If salal died en masse, what would be the ripple effect across the coast?

Turner: Oh my gosh, I’d hate to say it, but the coast would change dramatically. The removal of such a cultural keystone species would change communities. People who have picked salal berries as food for thousands of years wouldn’t be able to get them anymore. It would be catastrophic, in my view.

And then of course there are all the other impacts: to the songbirds and the deer and the bears, the wildlife in general. We know that in bad berry years, they really suffer, and if something like salal stops producing its berries, if it dies out, it will have a cascading effect through the ecosystem.

This footage showing the salal die-off along the coast of Calvert Island, on British Columbia’s central coast, was taken in May 2019. Video by Keith Holmes/Hakai Institute

It’s troubling, isn’t it? To think about the loss of this cultural keystone species and how it could permanently affect the knowledge passed on by Indigenous peoples.

Turner: Exactly. You can restore the plants—we could probably plant salal out and keep it watered and restore it—but once the knowledge about its use is [gone] … it’s very hard to restore that knowledge.

That’s what I think about when I think about salal: that if people had to stop using it because it disappears, or it stops producing really good berries, or they don’t have access to it anymore, then all of the knowledge about how to use them, how to serve them—and even the taste of them—will go as well.

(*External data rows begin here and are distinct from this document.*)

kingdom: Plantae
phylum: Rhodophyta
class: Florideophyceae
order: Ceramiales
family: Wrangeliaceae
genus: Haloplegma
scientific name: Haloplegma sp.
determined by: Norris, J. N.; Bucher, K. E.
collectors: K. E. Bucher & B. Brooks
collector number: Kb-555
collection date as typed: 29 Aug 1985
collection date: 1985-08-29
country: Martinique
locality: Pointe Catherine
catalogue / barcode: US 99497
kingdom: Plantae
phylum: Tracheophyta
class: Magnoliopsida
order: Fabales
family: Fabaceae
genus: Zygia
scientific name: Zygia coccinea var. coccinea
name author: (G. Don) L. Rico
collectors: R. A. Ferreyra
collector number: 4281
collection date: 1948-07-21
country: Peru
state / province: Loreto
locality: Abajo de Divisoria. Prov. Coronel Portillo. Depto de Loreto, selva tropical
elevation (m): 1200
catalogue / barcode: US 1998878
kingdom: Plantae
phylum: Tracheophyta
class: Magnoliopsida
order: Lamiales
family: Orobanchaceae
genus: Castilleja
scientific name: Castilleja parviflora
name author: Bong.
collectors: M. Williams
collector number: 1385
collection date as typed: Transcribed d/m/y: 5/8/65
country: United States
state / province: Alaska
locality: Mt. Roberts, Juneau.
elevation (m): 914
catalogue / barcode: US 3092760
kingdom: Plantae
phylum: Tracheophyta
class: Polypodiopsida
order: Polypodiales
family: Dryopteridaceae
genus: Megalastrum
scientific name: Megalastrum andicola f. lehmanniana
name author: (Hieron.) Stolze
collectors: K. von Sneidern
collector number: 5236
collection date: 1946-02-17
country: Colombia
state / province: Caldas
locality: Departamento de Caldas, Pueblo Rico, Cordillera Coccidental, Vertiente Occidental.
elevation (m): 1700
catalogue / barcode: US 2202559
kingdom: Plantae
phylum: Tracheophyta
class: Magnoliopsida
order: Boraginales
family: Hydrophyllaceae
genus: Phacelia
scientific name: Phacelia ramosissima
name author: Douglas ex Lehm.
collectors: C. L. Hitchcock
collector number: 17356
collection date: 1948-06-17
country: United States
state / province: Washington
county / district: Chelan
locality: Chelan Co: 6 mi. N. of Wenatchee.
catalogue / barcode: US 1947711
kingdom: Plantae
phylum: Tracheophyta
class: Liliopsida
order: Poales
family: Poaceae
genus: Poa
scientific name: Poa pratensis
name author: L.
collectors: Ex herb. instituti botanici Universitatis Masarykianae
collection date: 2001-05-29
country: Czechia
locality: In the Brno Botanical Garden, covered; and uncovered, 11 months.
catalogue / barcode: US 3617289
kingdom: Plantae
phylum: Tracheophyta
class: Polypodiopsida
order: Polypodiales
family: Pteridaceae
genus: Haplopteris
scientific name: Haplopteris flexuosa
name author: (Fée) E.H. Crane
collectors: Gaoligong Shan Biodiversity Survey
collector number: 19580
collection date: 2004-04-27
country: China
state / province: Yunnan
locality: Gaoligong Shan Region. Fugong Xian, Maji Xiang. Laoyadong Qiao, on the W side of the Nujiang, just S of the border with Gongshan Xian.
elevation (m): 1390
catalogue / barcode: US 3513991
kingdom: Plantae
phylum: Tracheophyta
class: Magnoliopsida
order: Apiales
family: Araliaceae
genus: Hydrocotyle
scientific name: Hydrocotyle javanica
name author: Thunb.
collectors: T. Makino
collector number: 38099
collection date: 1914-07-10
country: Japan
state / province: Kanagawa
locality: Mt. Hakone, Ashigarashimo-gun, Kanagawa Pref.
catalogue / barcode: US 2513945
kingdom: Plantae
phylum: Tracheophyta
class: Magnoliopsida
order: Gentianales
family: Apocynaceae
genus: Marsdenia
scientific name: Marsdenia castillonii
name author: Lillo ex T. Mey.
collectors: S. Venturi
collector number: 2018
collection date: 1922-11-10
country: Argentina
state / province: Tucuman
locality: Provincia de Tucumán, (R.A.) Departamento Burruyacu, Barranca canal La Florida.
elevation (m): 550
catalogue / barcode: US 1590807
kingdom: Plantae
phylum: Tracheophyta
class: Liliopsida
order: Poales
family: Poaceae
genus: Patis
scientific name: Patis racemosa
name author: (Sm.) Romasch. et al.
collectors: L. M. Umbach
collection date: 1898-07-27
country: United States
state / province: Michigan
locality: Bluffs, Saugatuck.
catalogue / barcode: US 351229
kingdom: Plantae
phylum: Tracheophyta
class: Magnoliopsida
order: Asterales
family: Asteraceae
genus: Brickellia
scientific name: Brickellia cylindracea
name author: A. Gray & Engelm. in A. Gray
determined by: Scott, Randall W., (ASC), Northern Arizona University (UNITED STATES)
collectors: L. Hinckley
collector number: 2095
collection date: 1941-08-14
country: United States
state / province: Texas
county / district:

If past summers are any indication, coastal British Columbia is in for drier and hotter weather. With that in mind, do you have any hope that salal will recover?

Turner: I’m very concerned about changing climate, not just for its impact on salal, but for its impacts on multiple species and habitats. Salal is just one indicator of that concern.

I don’t think salal is going to die off altogether. There are places that will remain wet enough and cool enough that it will survive, but I think its range will probably diminish with climate change.

I do, actually, have hope because nature is amazingly resilient. If you look at a clearcut where all the vegetation looks like it’s totally gone—it’s like a desert—there are plants living under the ground that sprout up within a short time. It’s not going to be the same forest as it was, but the forest does return, even from really badly decimated landscapes. And salal is an amazing shrub that can spread through its seeds and sprout up from its roots. Even if there’s just a little bit left in the ground, it can reestablish itself. We also know that there are some strains of plants that are more resistant to disease than others, and so even if there are just those populations that remain, they will have the capacity to regenerate themselves and to spread out again through the forest. And that’s, I think, our biggest hope.